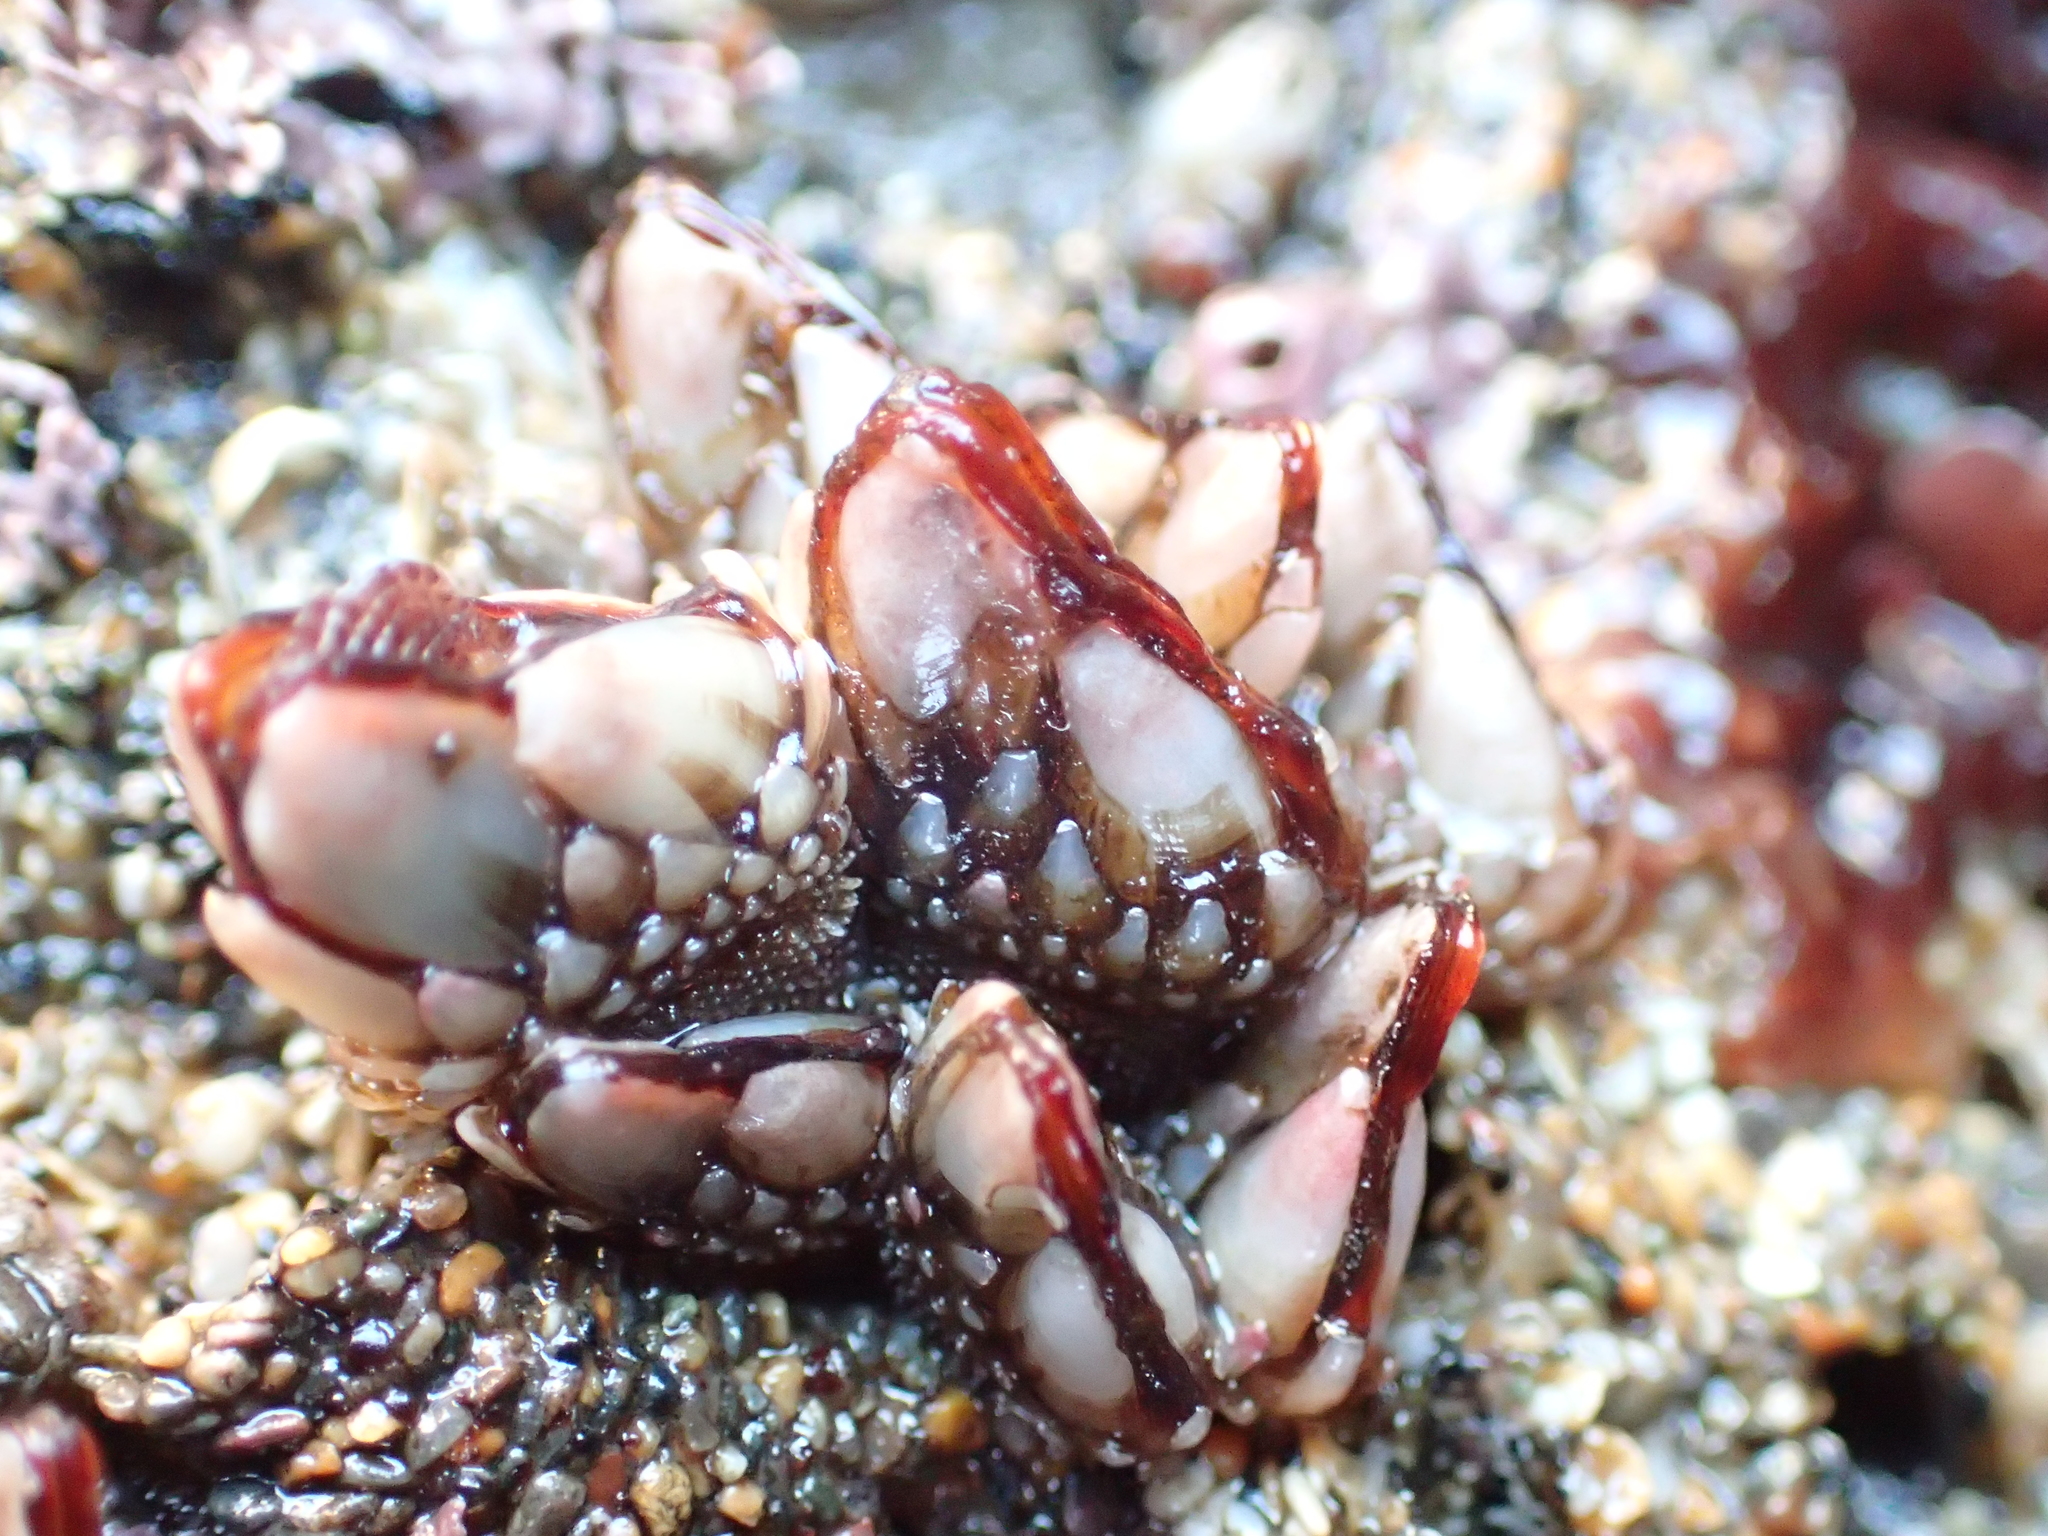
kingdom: Animalia
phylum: Arthropoda
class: Maxillopoda
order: Pedunculata
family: Pollicipedidae
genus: Pollicipes
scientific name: Pollicipes polymerus
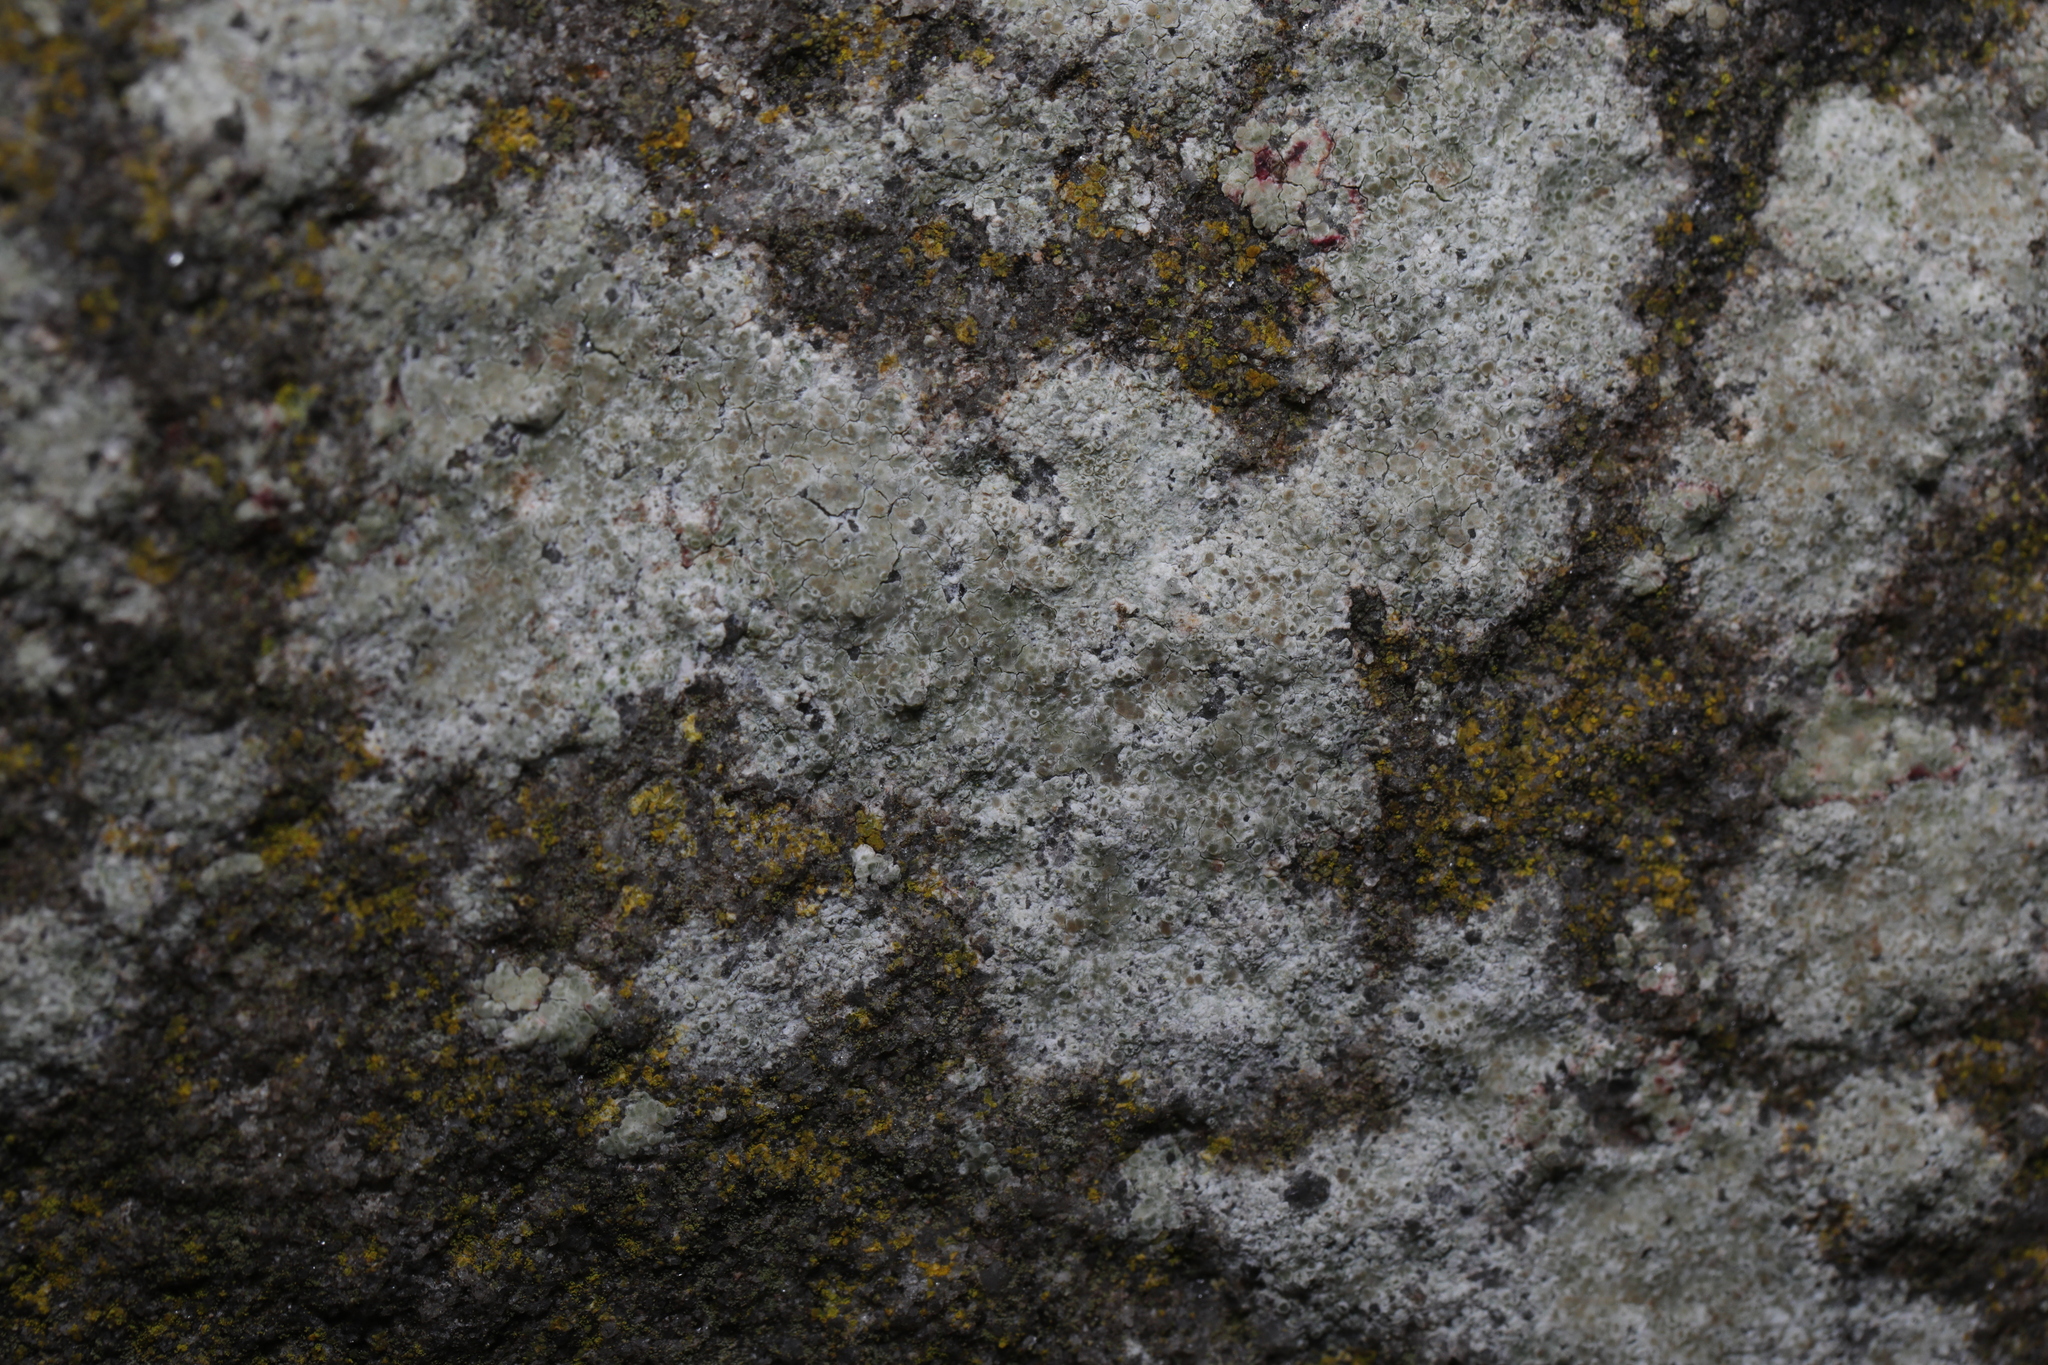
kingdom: Fungi
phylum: Ascomycota
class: Lecanoromycetes
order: Lecanorales
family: Lecanoraceae
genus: Polyozosia
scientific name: Polyozosia albescens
================================
## Aim of the task
Reproduce the stretch of the material from the line containing "class: Maxillopoda" through its final line, both included. Leave the pictures out of your answer.

## Answer to the problem
class: Maxillopoda
order: Pedunculata
family: Pollicipedidae
genus: Pollicipes
scientific name: Pollicipes polymerus
kingdom: Fungi
phylum: Ascomycota
class: Lecanoromycetes
order: Lecanorales
family: Lecanoraceae
genus: Polyozosia
scientific name: Polyozosia albescens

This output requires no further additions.